In google I found that this could be some sharp errors but the true is I don't know how to check this sharps and how to modify them.

Please your help letting my know if someone had the same error in the past, thanks.

Regards

Hi Luis,

I think you mean "shards", not "sharps", but I'm quite new here, so please excuse me if I'm wrong.

Assuming indeed you are talking about shards, is my understanding that each shard is a lucene index. As such, each shard comes with a price in terms of resources. So I could understand how the amount of shards could affect the available resources in our system.

The gc monitor service, seems to be a montior for the garbage collection and by the timings of your error, it seems that you are having some continous garbage collection going on. This is not good as during gc the jvm will not be responsive.

From my little understanding, I would guess that this is basically lack of ram and/or a very low jvm heap size for the needs you have in your environment.

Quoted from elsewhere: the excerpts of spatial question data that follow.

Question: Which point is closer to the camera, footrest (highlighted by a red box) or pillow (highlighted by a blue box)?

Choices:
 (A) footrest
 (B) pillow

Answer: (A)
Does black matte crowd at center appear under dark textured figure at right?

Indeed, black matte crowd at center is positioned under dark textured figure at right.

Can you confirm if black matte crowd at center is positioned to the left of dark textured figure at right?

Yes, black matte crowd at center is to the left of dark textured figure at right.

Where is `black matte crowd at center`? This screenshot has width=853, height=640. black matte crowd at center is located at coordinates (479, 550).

Could you share with us a little bit about your elasticsearch dimensions? In terms of ram, heap size assigned to the jvm ("ps -ef | grep java" and see what values you have under xmx and xms), amount and size of your indexes as well as the amount of shards?

4 Likes

That is exactly right @pup_seba :slight_smile:
Great understanding of the inner workings already for being new to this as you say!

The issue with the heap is that it needs to be adequately sized as we describe in detail in https://www.elastic.co/blog/a-heap-of-trouble. There's a picture further down showing a nice sawtooth pattern that you are looking for.

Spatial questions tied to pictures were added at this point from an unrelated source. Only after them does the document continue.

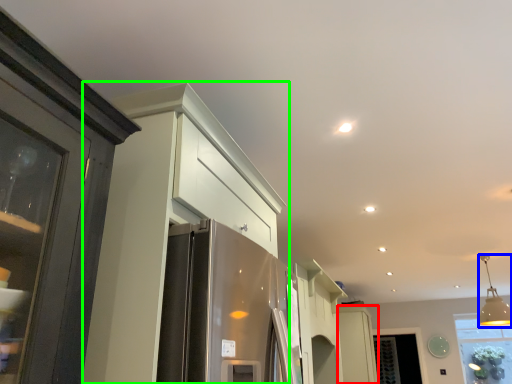
Question: Which is farther away from cabinetry (highlighted by a red box)? light fixture (highlighted by a blue box) or cabinetry (highlighted by a green box)?

Choices:
 (A) light fixture
 (B) cabinetry

Answer: (B)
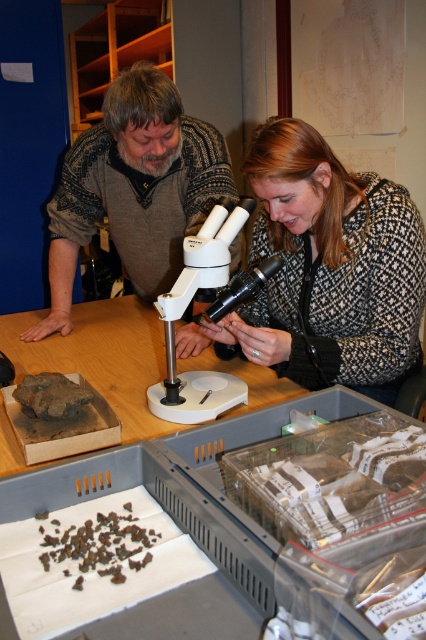
Question: Does wooden table at center come behind white plastic microscope at center?

Choices:
 (A) no
 (B) yes

Answer: (A)

Question: Which object is closer to the camera taking this photo?

Choices:
 (A) patterned fabric coat at center
 (B) brown knitted sweater at center
 (C) wooden table at center
 (D) white plastic microscope at center

Answer: (C)

Question: Which of these objects is positioned closest to the brown knitted sweater at center?

Choices:
 (A) patterned fabric coat at center
 (B) white plastic microscope at center
 (C) wooden table at center

Answer: (C)

Question: Which point is farther from the camera taking this photo?

Choices:
 (A) (316, 320)
 (B) (184, 413)
 (C) (91, 308)
 (D) (201, 124)

Answer: (C)

Question: Can you confirm if patterned fabric coat at center is thinner than wooden table at center?

Choices:
 (A) yes
 (B) no

Answer: (A)

Question: Is brown knitted sweater at center above wooden table at center?

Choices:
 (A) no
 (B) yes

Answer: (B)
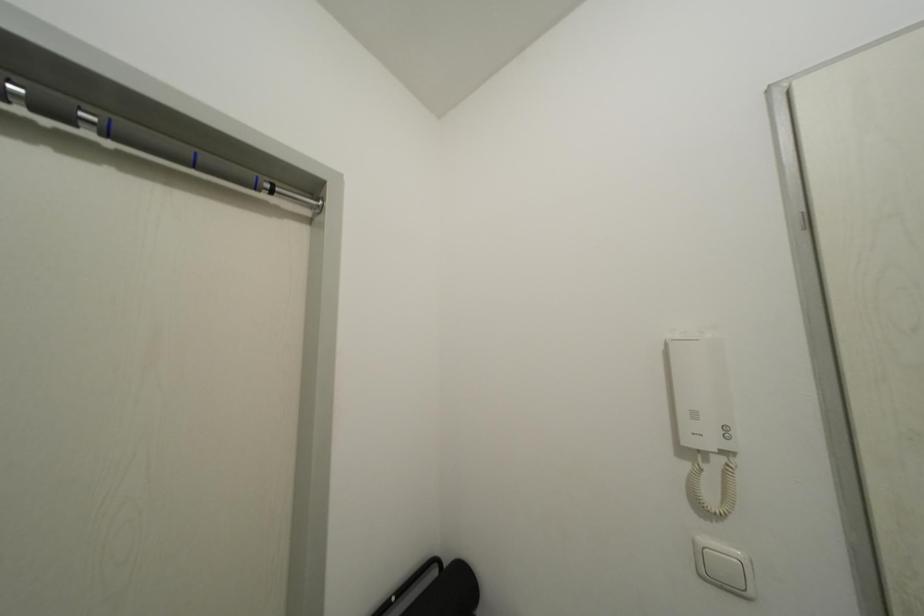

The amount of shards a node should have is directly correlated with the heap size (https://www.elastic.co/blog/how-many-shards-should-i-have-in-my-elasticsearch-cluster) and the old GC seen here as mentioned basically stops the node from doing anything else while it is running the cleanup.

This looks like a typical case of oversharding and with the information requested by Sebastián it will be easy to tell if that is so.

4 Likes

Hi

First of all is shards, sorry.

And modifying the heap size from java.options and restarting the elasticsearch fix the issue, is working fine now.

Thanks for your response.

Regards.

1 Like

This topic was automatically closed 28 days after the last reply. New replies are no longer allowed.